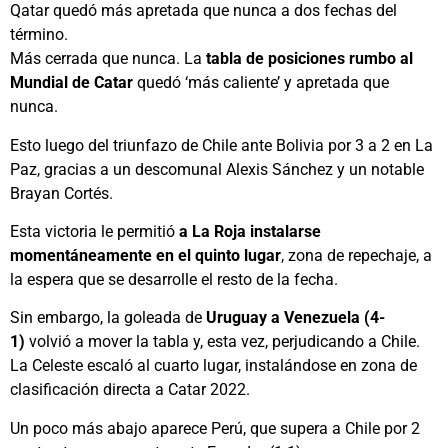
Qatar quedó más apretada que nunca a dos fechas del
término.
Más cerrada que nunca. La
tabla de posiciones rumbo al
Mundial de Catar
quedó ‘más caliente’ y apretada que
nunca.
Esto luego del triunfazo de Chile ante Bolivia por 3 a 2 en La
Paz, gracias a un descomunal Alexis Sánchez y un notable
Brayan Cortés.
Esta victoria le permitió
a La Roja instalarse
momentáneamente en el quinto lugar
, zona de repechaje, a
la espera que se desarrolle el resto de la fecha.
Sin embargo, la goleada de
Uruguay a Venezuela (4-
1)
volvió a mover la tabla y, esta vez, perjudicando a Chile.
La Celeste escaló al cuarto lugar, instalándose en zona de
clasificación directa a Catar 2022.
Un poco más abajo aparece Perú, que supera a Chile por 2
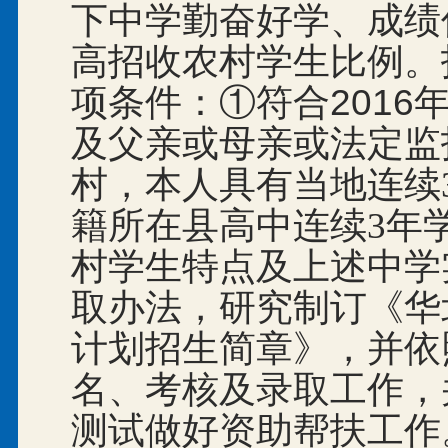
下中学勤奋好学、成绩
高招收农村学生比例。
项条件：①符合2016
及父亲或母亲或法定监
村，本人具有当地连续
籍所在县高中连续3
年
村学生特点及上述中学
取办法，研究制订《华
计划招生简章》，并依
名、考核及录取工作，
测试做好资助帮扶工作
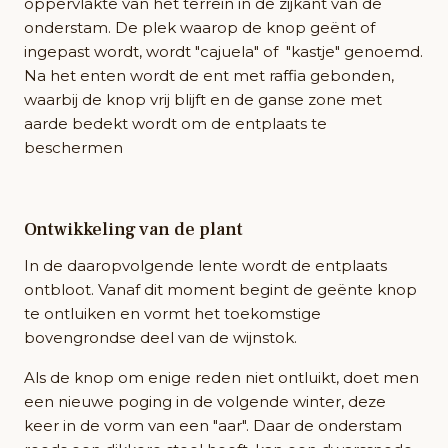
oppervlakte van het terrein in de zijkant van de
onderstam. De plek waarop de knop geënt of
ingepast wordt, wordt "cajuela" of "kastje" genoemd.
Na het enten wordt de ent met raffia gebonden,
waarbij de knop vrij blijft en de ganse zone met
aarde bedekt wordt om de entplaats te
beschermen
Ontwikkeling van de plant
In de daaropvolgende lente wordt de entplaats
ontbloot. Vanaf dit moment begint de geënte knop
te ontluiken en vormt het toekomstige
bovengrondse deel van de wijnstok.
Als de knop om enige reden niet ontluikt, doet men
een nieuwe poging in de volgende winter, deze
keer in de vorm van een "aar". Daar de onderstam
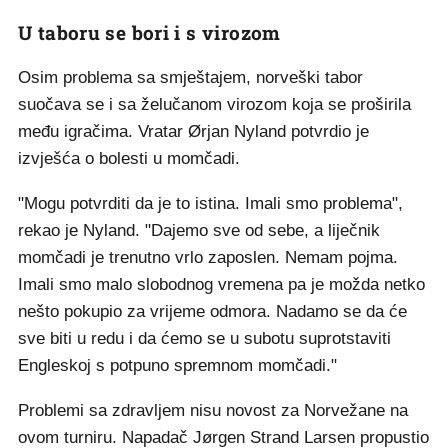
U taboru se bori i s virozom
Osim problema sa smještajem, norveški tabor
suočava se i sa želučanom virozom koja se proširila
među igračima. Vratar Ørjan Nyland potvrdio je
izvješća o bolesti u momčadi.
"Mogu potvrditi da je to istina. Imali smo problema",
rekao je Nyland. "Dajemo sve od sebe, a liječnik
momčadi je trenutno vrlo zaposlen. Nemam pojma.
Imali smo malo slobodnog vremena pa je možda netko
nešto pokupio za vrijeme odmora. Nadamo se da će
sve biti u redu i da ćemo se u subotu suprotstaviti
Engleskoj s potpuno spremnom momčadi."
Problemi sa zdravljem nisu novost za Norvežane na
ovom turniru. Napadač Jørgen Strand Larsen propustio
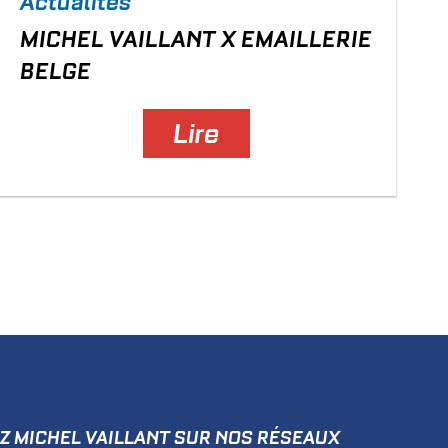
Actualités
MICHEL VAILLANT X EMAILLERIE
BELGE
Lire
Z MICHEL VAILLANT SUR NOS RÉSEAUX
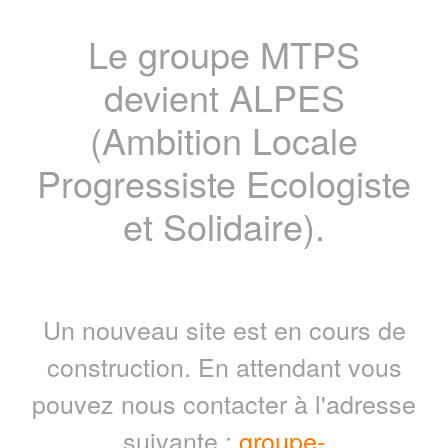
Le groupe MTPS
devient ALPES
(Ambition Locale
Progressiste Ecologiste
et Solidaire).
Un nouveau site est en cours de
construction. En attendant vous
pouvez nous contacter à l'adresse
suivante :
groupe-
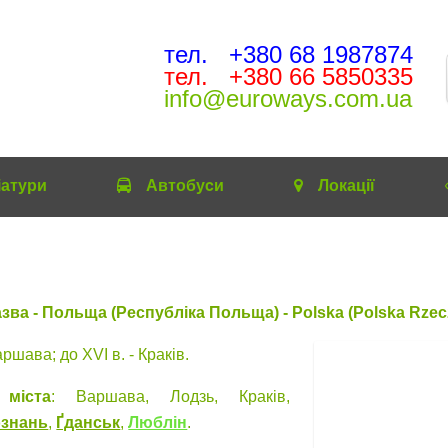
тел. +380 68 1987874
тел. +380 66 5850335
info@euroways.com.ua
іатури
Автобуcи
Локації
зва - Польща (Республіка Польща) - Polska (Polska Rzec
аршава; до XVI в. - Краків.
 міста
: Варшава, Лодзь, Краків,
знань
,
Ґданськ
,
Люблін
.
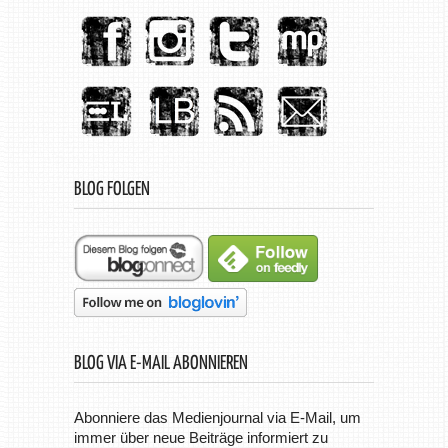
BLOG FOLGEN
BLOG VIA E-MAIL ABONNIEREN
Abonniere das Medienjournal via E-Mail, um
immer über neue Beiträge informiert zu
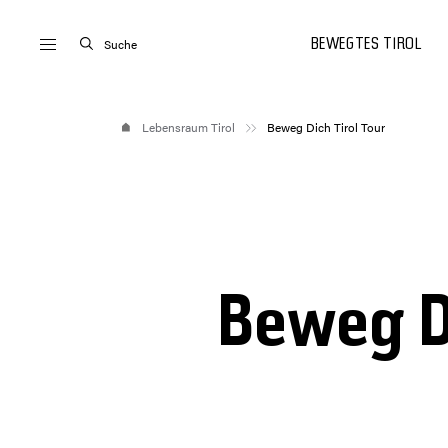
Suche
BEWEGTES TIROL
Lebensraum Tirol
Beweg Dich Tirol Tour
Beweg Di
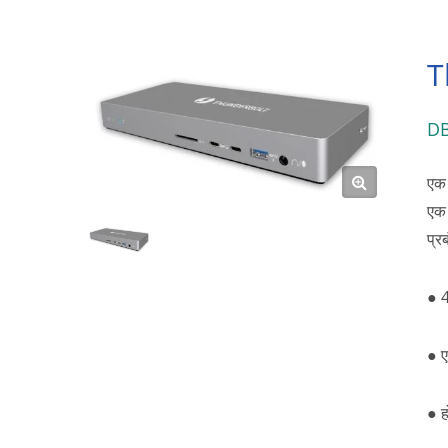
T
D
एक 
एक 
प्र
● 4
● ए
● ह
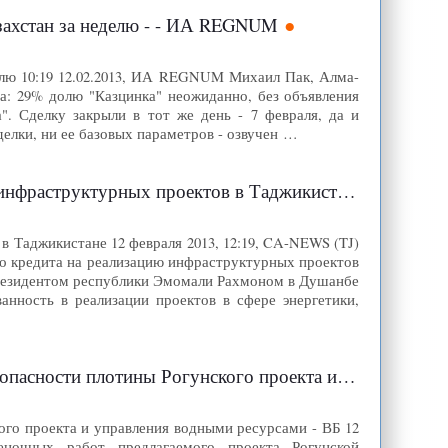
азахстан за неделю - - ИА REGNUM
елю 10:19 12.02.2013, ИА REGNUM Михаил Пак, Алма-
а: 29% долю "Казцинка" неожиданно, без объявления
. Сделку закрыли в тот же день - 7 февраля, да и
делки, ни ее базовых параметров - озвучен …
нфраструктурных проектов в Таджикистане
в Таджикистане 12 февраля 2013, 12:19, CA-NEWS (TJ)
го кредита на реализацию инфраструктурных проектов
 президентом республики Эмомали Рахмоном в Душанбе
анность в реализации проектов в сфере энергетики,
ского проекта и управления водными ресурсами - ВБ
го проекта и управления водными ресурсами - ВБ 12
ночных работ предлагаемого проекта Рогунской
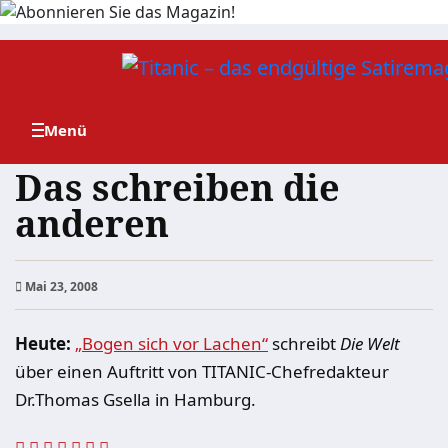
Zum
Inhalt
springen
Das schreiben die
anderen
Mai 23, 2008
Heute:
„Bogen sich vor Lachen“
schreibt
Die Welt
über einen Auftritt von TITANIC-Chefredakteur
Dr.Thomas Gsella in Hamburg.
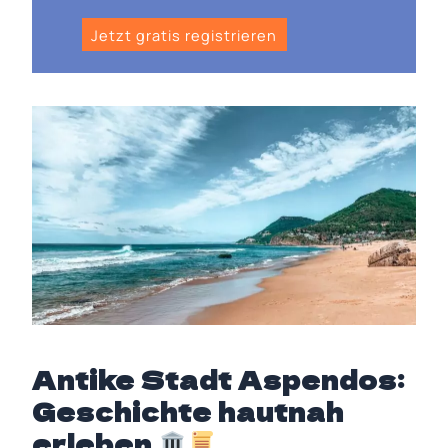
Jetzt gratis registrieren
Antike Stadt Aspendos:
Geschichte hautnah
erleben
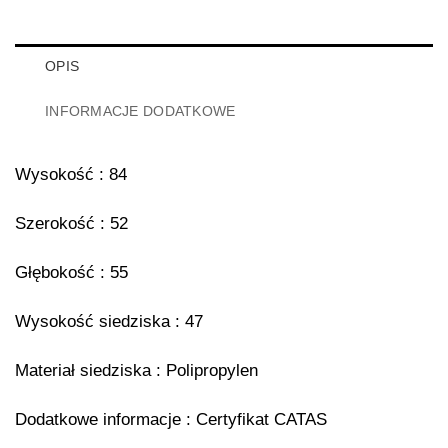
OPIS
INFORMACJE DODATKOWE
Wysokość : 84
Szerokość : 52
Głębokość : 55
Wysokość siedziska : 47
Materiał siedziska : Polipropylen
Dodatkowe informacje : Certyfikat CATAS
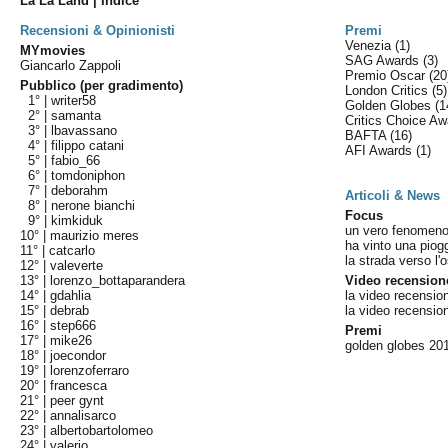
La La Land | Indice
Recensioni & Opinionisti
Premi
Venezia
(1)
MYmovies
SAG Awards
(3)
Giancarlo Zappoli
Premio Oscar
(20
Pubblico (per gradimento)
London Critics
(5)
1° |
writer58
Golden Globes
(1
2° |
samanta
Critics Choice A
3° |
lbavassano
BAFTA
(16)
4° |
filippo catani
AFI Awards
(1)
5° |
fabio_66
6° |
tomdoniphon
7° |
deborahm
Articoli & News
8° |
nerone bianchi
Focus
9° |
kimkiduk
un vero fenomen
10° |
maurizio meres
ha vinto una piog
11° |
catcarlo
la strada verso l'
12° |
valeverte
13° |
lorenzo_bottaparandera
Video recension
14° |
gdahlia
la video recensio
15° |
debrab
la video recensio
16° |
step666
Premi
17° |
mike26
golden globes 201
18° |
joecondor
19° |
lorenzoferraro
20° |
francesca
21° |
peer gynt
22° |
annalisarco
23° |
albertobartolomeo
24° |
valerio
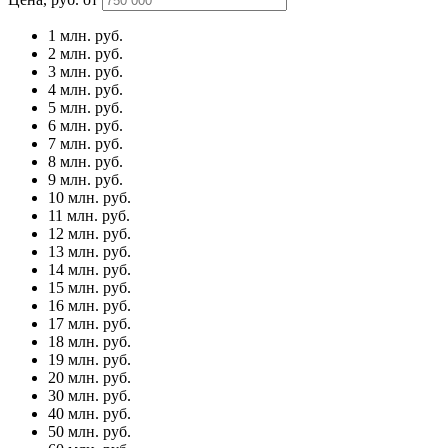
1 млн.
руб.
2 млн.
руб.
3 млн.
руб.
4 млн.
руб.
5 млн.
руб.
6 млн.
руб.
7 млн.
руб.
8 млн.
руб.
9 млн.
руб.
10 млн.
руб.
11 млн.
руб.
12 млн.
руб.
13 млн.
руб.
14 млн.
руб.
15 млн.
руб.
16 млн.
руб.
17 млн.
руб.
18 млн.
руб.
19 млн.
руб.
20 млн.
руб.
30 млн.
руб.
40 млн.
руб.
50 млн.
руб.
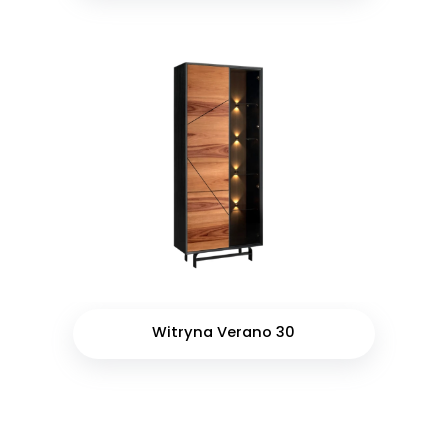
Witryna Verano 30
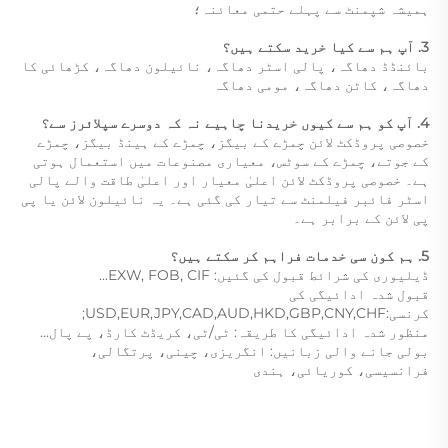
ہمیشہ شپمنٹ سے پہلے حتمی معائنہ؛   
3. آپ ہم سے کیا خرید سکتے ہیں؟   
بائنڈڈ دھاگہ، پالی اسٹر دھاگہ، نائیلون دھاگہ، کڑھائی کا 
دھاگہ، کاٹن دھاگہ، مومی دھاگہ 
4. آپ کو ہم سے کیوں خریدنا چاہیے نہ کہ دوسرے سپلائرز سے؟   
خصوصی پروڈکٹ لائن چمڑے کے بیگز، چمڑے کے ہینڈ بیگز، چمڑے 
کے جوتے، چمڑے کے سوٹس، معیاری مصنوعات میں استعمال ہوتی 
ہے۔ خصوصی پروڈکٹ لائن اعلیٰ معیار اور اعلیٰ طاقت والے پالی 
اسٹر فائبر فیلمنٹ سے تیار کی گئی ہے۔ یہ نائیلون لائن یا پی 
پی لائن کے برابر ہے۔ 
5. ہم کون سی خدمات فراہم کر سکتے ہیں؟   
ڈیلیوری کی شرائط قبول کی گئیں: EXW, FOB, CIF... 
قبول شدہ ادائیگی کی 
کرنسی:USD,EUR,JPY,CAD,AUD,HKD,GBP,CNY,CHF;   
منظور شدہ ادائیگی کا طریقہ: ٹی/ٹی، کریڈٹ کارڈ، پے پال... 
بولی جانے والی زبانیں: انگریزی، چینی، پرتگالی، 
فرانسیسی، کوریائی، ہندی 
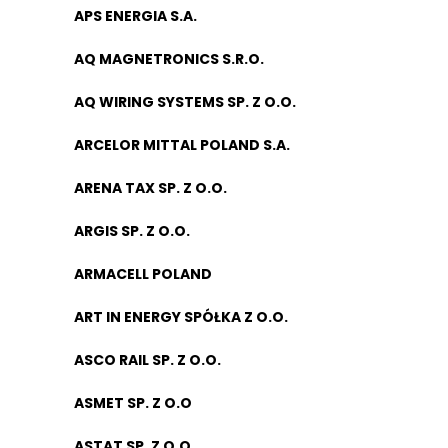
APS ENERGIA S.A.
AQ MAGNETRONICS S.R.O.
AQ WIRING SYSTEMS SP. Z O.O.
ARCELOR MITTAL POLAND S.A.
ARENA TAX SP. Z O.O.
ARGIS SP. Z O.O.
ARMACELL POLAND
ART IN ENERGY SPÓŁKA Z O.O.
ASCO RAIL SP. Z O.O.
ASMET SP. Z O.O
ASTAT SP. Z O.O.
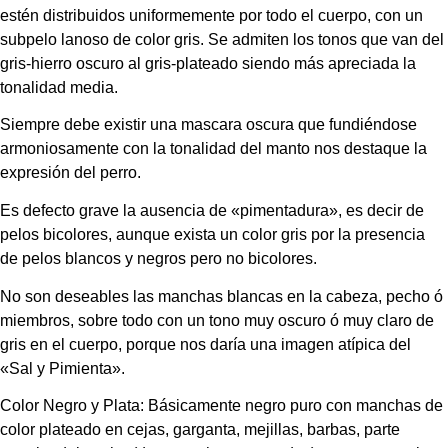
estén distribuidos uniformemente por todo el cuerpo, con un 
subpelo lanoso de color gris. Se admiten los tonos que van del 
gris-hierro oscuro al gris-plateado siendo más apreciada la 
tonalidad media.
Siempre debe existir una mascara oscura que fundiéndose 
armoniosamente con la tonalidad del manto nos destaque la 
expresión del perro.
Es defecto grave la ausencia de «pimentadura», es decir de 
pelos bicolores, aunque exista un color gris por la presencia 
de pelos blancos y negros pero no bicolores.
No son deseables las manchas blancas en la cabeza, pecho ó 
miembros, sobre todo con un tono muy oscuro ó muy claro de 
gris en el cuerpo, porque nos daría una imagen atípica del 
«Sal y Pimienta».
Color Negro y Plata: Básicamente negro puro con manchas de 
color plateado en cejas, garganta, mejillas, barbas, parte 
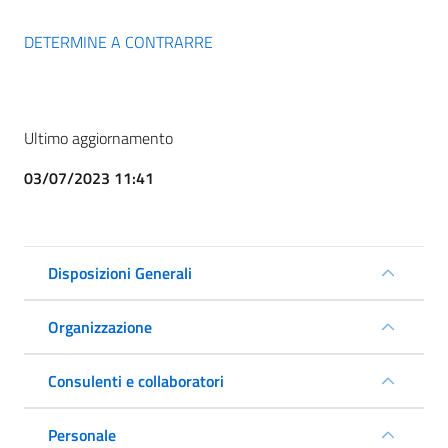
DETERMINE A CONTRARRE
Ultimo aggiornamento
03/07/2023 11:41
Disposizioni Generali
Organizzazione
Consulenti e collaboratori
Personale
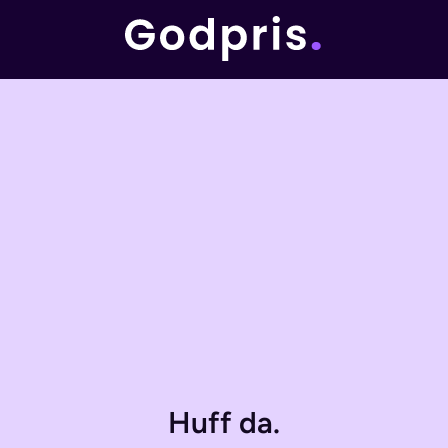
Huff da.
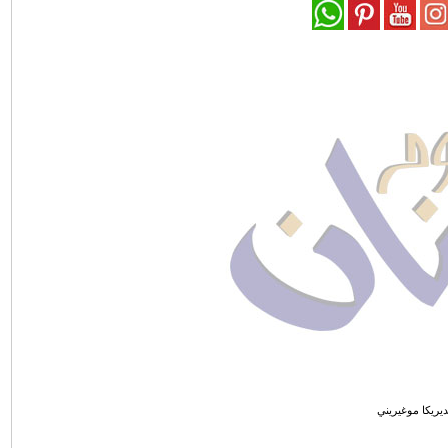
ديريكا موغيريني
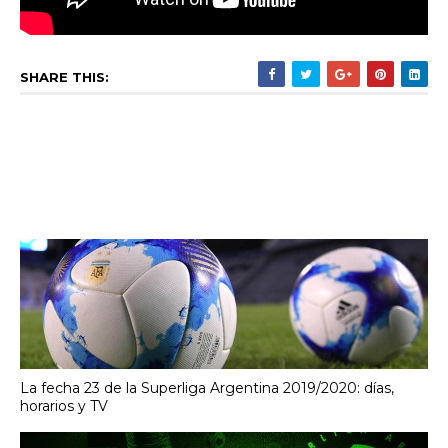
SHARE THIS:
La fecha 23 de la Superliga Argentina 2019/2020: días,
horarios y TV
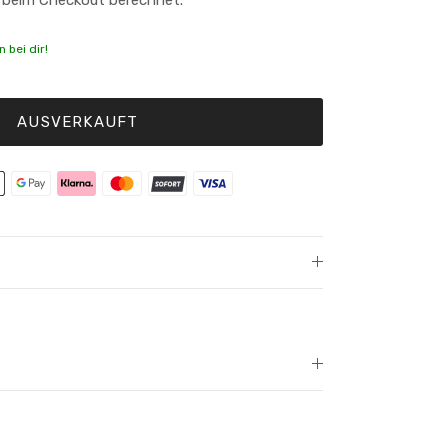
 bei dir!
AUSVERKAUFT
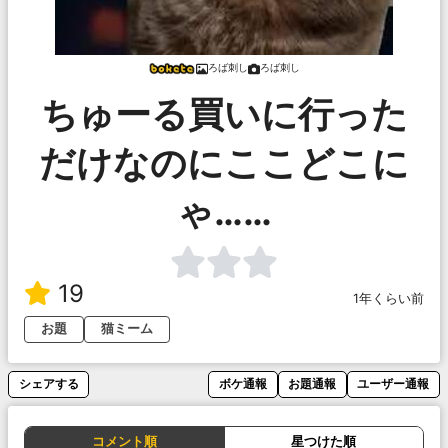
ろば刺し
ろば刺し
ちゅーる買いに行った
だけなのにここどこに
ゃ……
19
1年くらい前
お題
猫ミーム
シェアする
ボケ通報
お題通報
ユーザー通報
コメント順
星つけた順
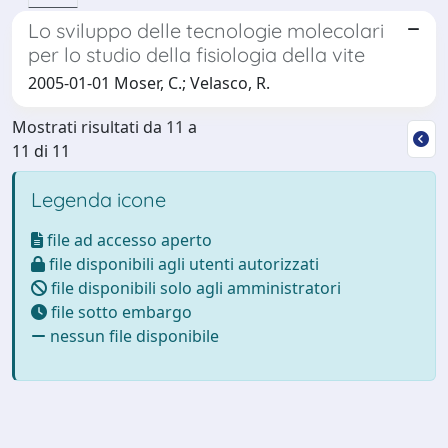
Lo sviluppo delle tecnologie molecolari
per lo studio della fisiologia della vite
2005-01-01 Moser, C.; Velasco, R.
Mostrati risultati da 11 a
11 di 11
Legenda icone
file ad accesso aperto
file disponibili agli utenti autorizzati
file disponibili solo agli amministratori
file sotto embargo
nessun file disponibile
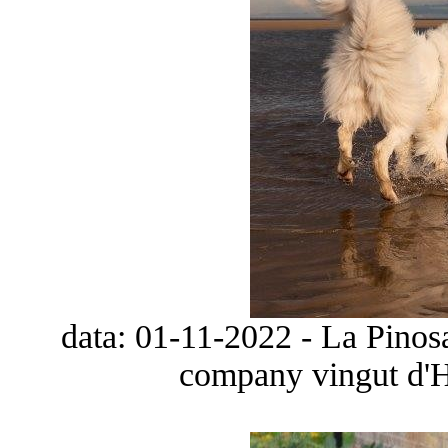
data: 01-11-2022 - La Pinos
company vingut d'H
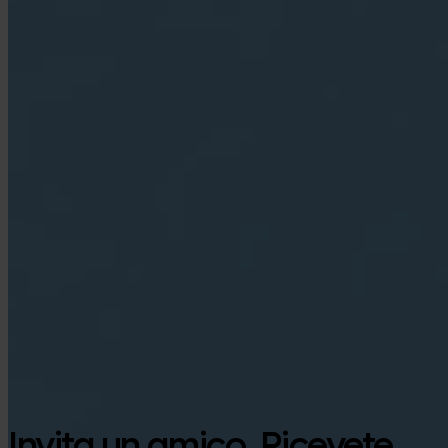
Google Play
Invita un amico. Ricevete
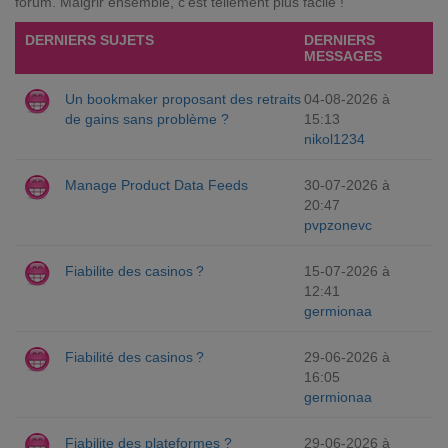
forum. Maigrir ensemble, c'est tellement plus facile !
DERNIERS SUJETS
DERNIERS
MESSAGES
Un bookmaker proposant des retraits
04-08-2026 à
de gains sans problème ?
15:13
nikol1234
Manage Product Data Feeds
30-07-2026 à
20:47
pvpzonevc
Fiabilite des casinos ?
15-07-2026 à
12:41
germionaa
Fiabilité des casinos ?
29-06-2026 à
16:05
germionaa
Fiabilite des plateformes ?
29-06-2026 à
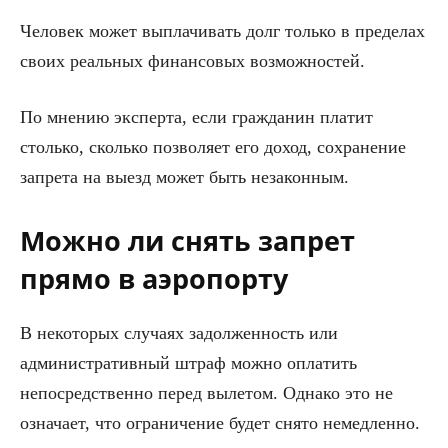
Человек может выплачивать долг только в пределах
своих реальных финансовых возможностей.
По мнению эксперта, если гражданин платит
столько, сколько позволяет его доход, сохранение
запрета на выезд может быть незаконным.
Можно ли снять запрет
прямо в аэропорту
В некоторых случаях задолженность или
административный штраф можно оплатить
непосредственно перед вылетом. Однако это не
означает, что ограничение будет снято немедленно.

____

TO-DO ITEM –
Recast the listing as a Markdown table with the columns Row and Text, starting with the line that contains "Lo sviluppo delle tecnologie molecolari" and going on through the line that contains "nessun file disponibile". Number each line in Row, and leave out blank lines.

RESPONSE –
| Row | Text |
|---|---|
| 1 | Lo sviluppo delle tecnologie molecolari |
| 2 | per lo studio della fisiologia della vite |
| 3 | 2005-01-01 Moser, C.; Velasco, R. |
| 4 | Mostrati risultati da 11 a |
| 5 | 11 di 11 |
| 6 | Legenda icone |
| 7 | file ad accesso aperto |
| 8 | file disponibili agli utenti autorizzati |
| 9 | file disponibili solo agli amministratori |
| 10 | file sotto embargo |
| 11 | nessun file disponibile |